Garden Flowers: The dainty Snake’s Head Fritillary…2 Written by Lisa on 8th Apr 2013 in Garden Flowers, Plants
I hope you had a great weekend…
This month’s Garden Flowers post, which I write with Rona Wheeldon of Flowerona, features the snake’s head fritillary. Originally a native wild flower, it’s now been domesticated for garden use as it’s so beautiful.
Snake’s head fritillaries have nodding, bell-shaped blooms which appear on their slender stems in April and May. The delicate petals are either white or a chequerboard pattern in shades of purple.
Fritillaria meleagris is its Latin name. It’s derived from the Latin word ‘fritillus’, meaning dice box, which possibly refers to the checked pattern on the flowers.
If you’d like to grow these hardy perennial bulbs in your garden, you need to plant them four times their own depth (approx. 12cm) from September to November. Be careful when handling the bulbs though as they’re quite fragile.

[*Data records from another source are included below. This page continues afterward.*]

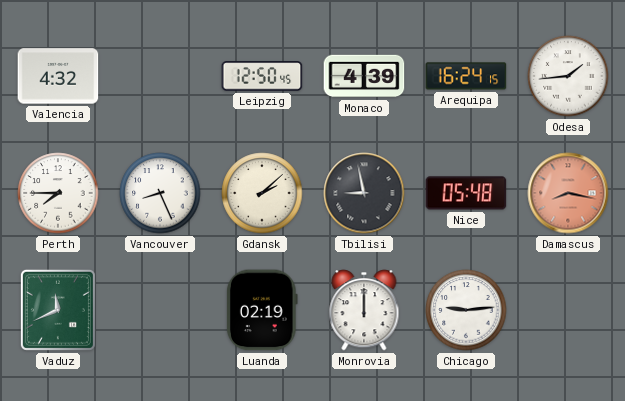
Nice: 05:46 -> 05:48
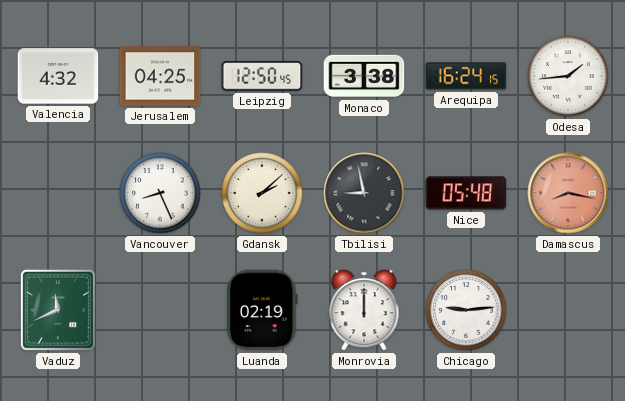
Jerusalem: none -> 04:25
Monaco: 4:39 -> 3:38
Perth: 7:45 -> none
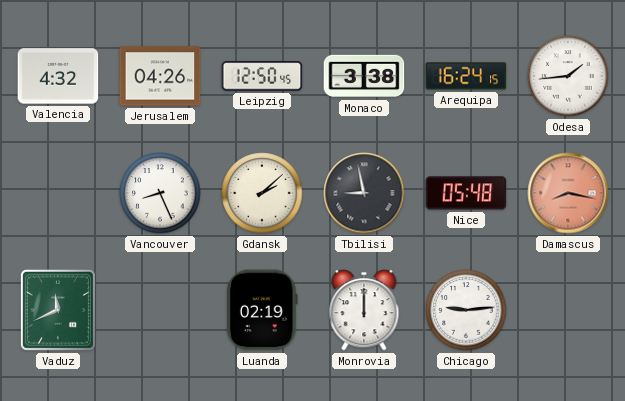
Jerusalem: 04:25 -> 04:26
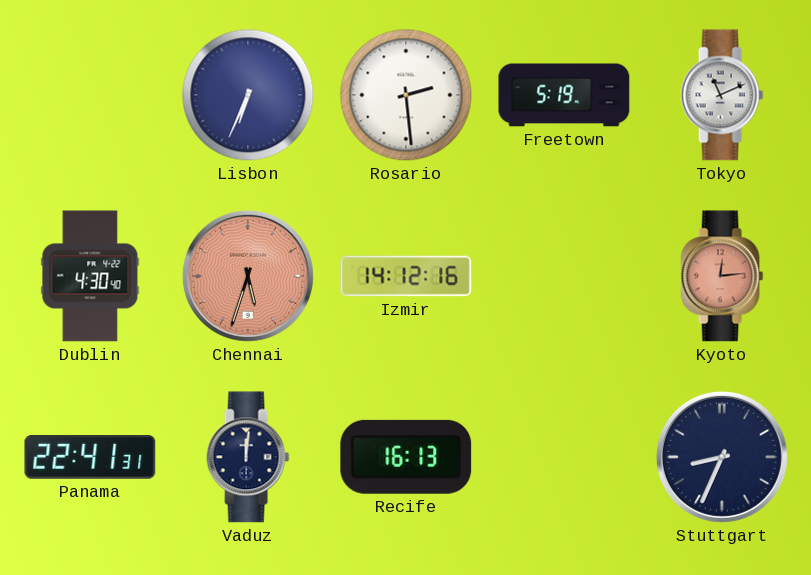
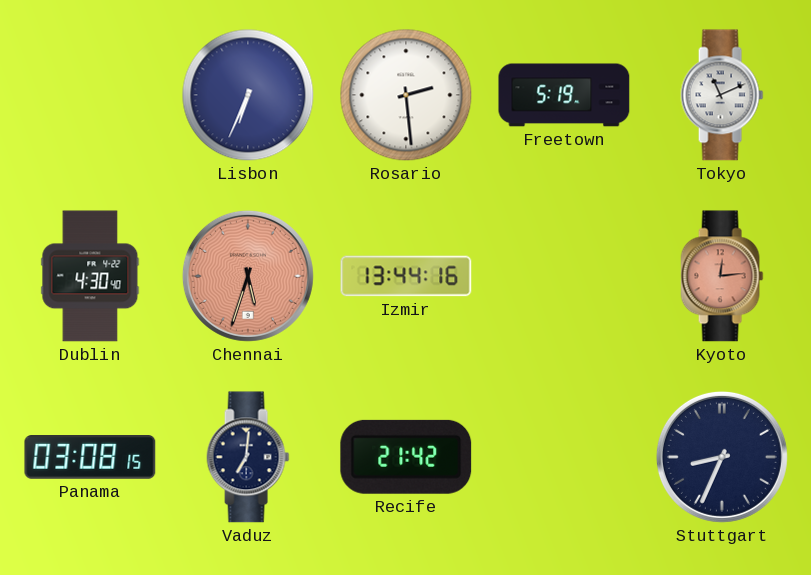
Izmir: 14:12 -> 13:44
Panama: 22:41 -> 03:08
Vaduz: 12:01 -> 7:01
Recife: 16:13 -> 21:42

Snake’s head fritillaries like fertile, well-drained soil and full sun or partial shade.
In particular, they love the shade of woodland conditions and look wonderful planted in drifts naturalised in grass in an orchard or wild flower meadow.
To create natural-looking drifts, simply throw a handful gently over the planting area and then plant them where they land.
Alternatively, you could grow them under shrubs in a border or in pots.
If you live near Wiltshire, you may like to visit North Meadow in Cricklade where there is a meadow which supports Britain’s largest population of snake’s head fritillaries.